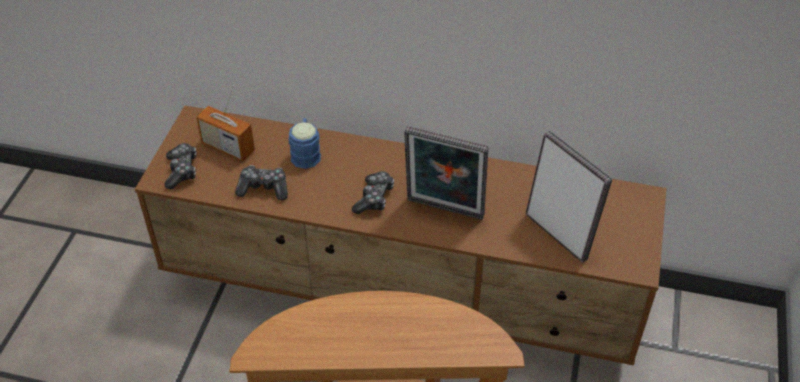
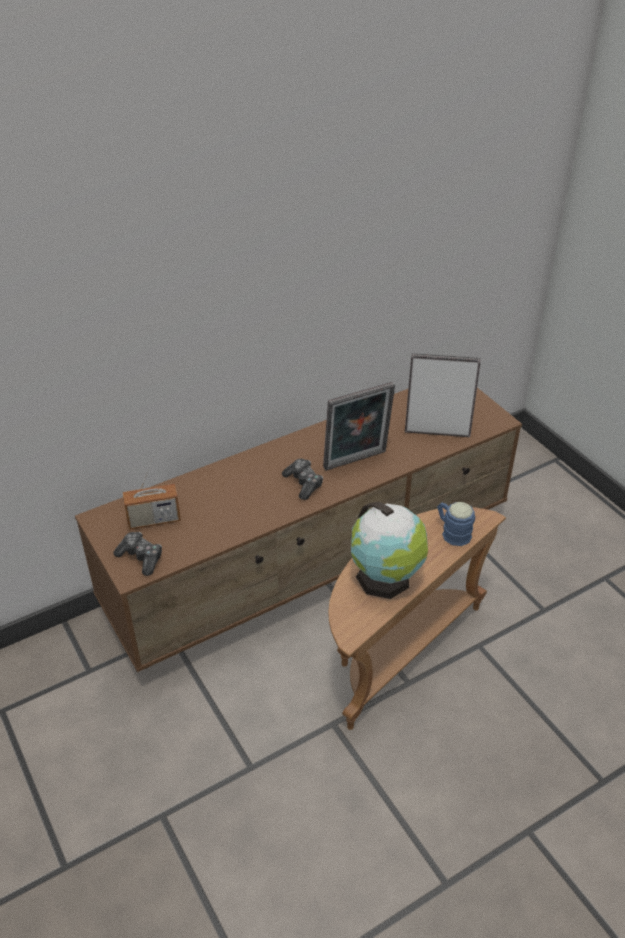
camera: 45 degrees left, 5 degrees down
game controller [235,165,288,201] -> none
blue mug [289,118,321,169] -> blue mug moved to [437,502,475,546]
none -> globe [351,502,428,599]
┄┄┄┄┄┄┄┄┄┄
The expected answer is an unaltered copy of the listing, images removed.

_Response to the exercise_:
camera: 45 degrees left, 5 degrees down
game controller [235,165,288,201] -> none
blue mug [289,118,321,169] -> blue mug moved to [437,502,475,546]
none -> globe [351,502,428,599]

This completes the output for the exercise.